Organizations leveraging traditional software testing tools often fail to scale to the needs of today’s digital demands. That’s the top-level finding of a new report published by EMA Research and Applitools, which examined the impact of AI and automated software testing on large enterprises. Respondents cited escalating quality control costs and release velocities as the top factors hindering engineering and DevOps efforts, as well as the increasing number of target devices, operating systems, and app programming languages.
“Business’ ability to accelerate the delivery of customer value through software innovation, at lower cost, has become critical for achieving competitive advantages,” Enterprise Management Associates managing research director Torsten Volk said in a statement.
The report shows that there’s been nearly a 100% uptick in the number of test automation-related questions posted to Stack Overflow, a popular Q&A website for programmers, over the past year. The accelerated adoption of apps that reside on cloud services — up 225% since 2015 — is further compounding the complexity of software delivery, according to EMA Research and Applitools.
The results of a recent Gatepoint Research survey similarly suggest that software delivery problems are becoming common in the enterprise. A whopping 77% of the respondents said that they experience setbacks in releasing new software, with 34% admitting that fixing bugs takes anywhere from days to months
The growing number of monthly code releases, multiplied by the set of daily tasks engineers have to complete, is resulting in an “exponential” increase in required testing, EMA Research and Applitools found. Gatepoint identified other software deployment challenges, including developing and testing software in an environment that’s different from the production environment, an over-reliance on manual processes, and complex app dependencies and workflows.

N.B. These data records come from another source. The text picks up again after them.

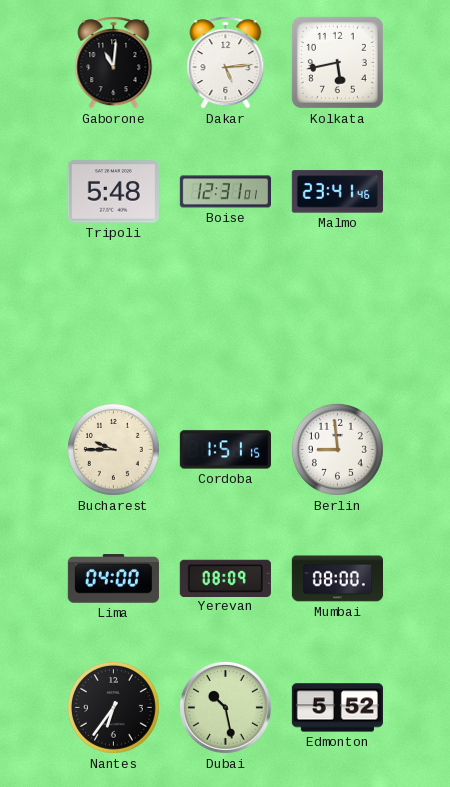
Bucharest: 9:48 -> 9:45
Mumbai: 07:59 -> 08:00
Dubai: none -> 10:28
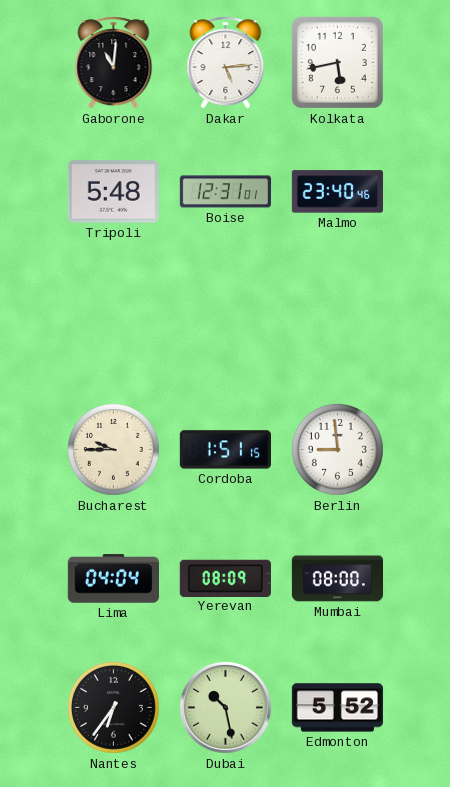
Malmo: 23:41 -> 23:40
Lima: 04:00 -> 04:04
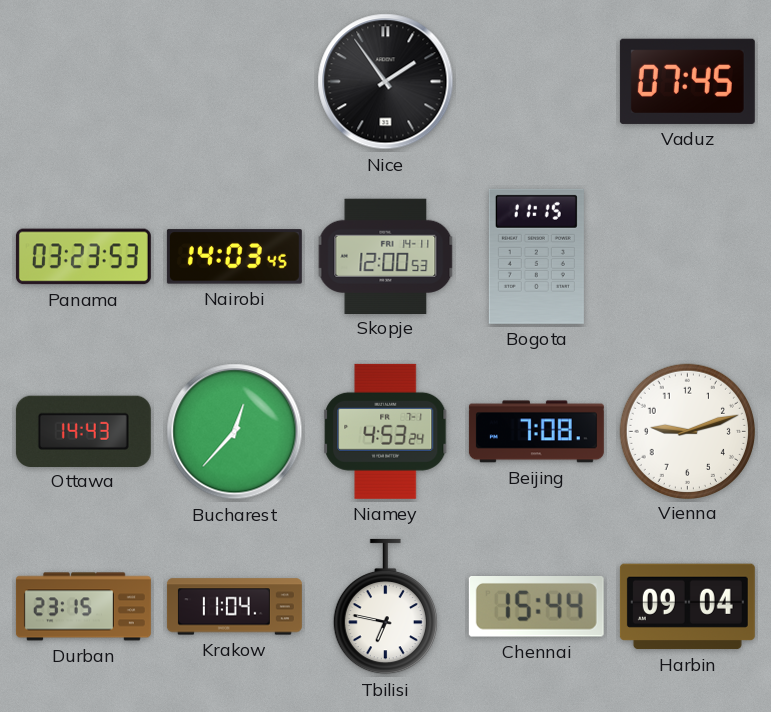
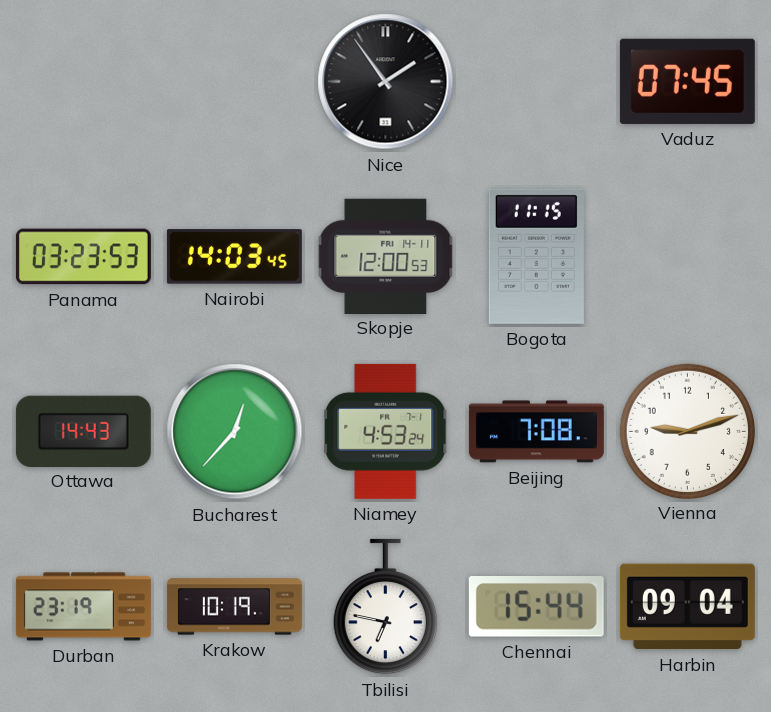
Durban: 23:15 -> 23:19
Krakow: 11:04 -> 10:19
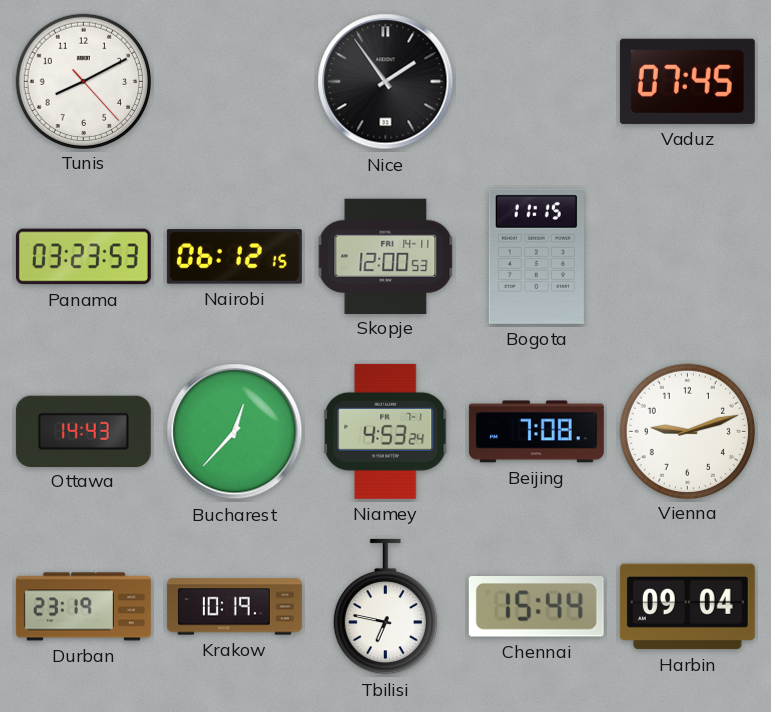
Tunis: none -> 8:10
Nairobi: 14:03 -> 06:12
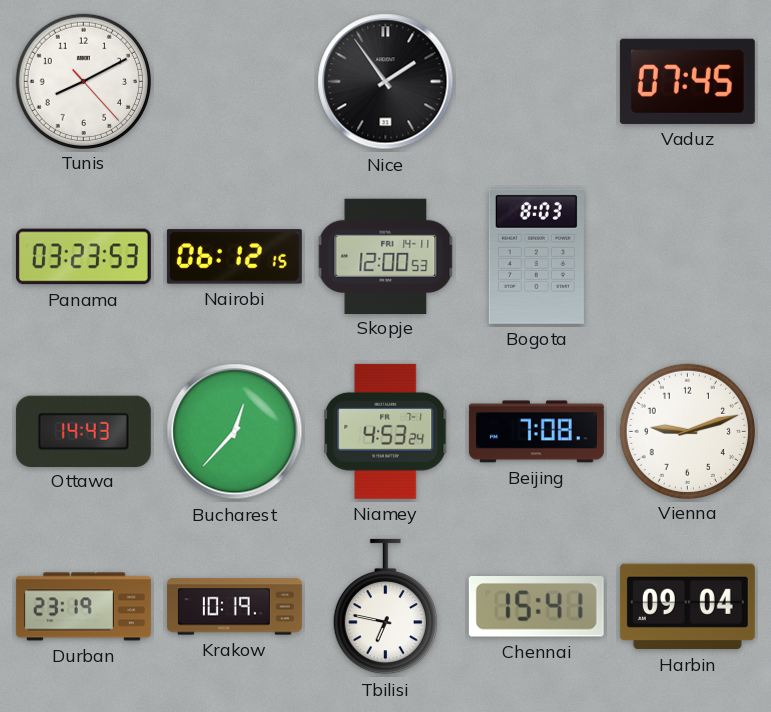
Bogota: 11:15 -> 8:03
Chennai: 15:44 -> 15:41
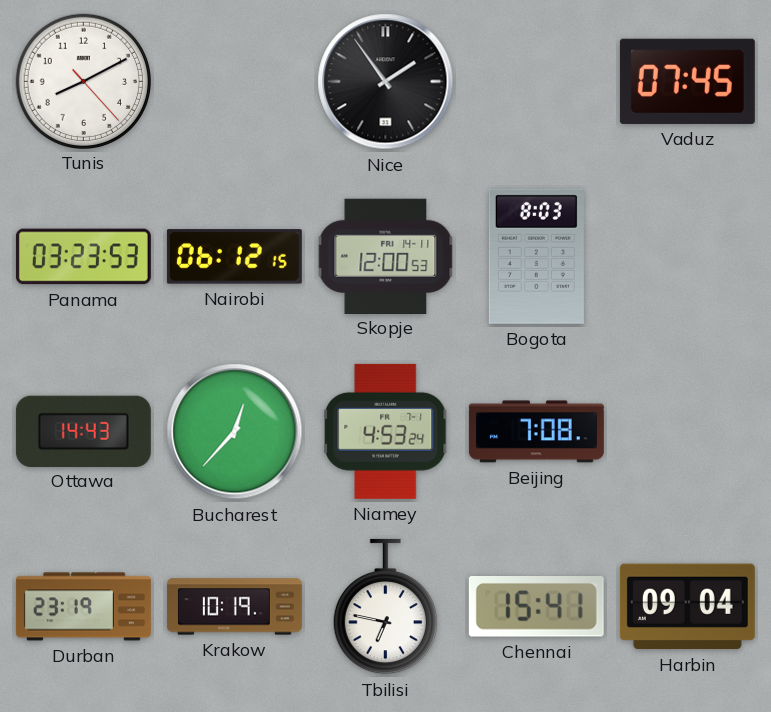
Vienna: 9:12 -> none
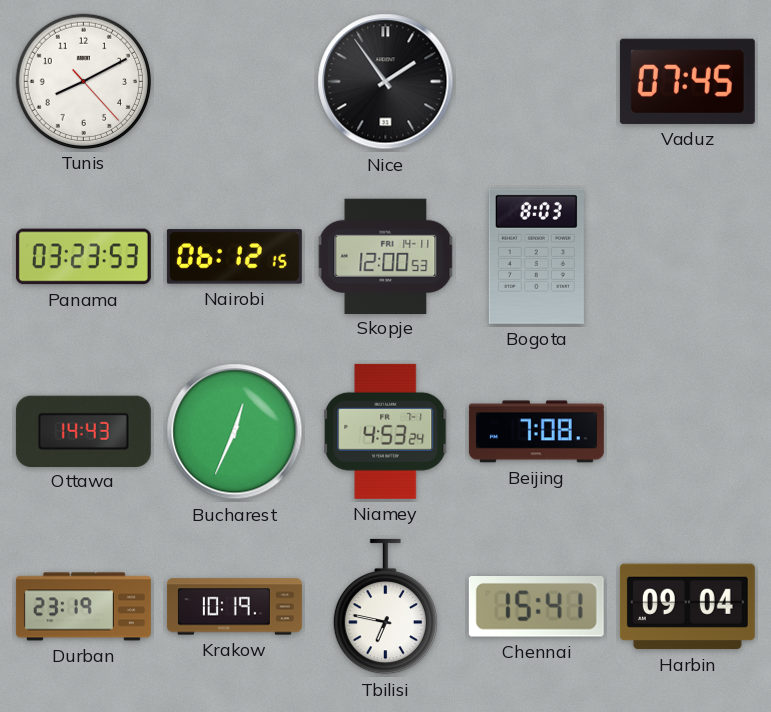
Bucharest: 12:37 -> 12:34
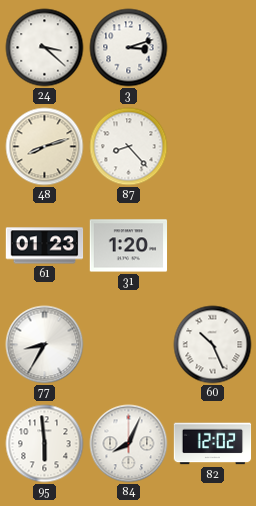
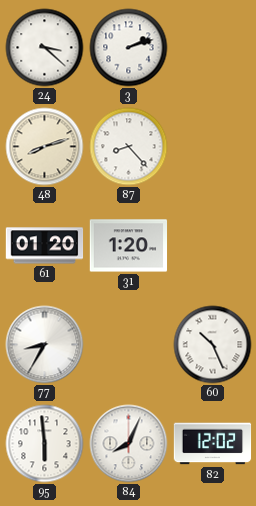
3: 3:12 -> 2:12
61: 01:23 -> 01:20
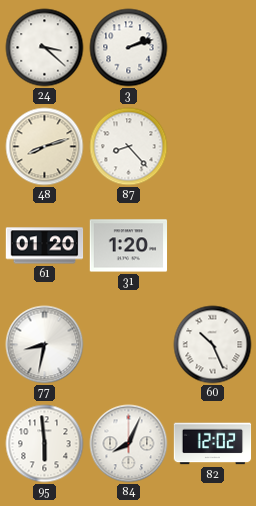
77: 8:35 -> 8:32
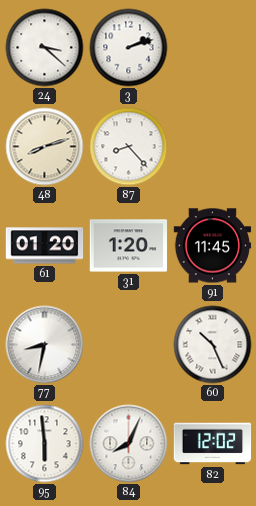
91: none -> 11:45
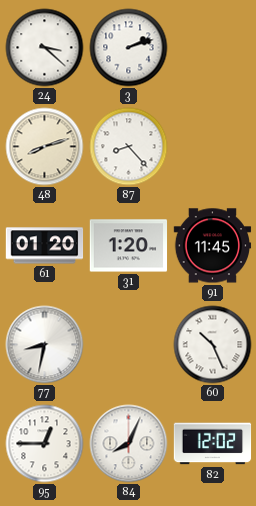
95: 5:59 -> 12:45
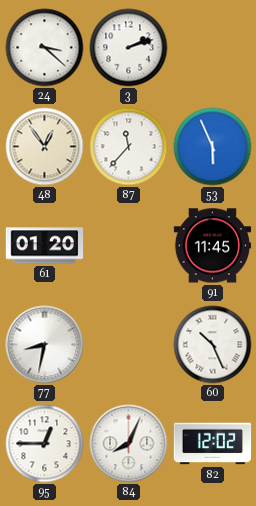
48: 8:12 -> 12:54
87: 8:23 -> 11:37
53: none -> 5:56
31: 1:20 -> none
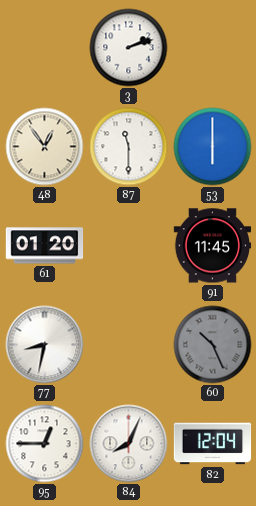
24: 3:22 -> none
87: 11:37 -> 11:30
53: 5:56 -> 6:00
60 dial: white -> grey
82: 12:02 -> 12:04
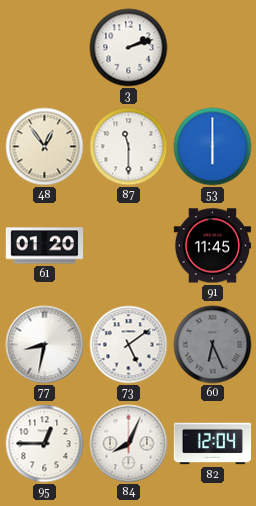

The EMA Research and Applitools paper outlines five areas where AI and machine learning could solve major blockers in software delivery: test creation, self-healing, visual inspection, coverage detection, and anomaly detection. Taken together, these technologies have the potential to streamline and automate parts of the software testing workflow while enhancing productivity, according to Volk.
Test creation automates the discovery of new and changed test requirements by analyzing changes in apps and documentation. Self-healing fixes broken test workflows while visual inspection trains models to audit apps through the eyes of end-users. Meanwhile, coverage detection and anomaly detection identify the different paths that end-users can take through apps and report gaps in code coverage or anomalous behavior.
According to one report, the majority of companies see a return on their test automation investment immediately or within the first six months. Only a small percentage — 9% — report never getting a return on investment.
“AI-based test automation technologies can deliver real return on investment today and come with the potential of addressing, and ultimately eliminating, today’s critical automation bottlenecks that stifle modern software delivery,” Volk said.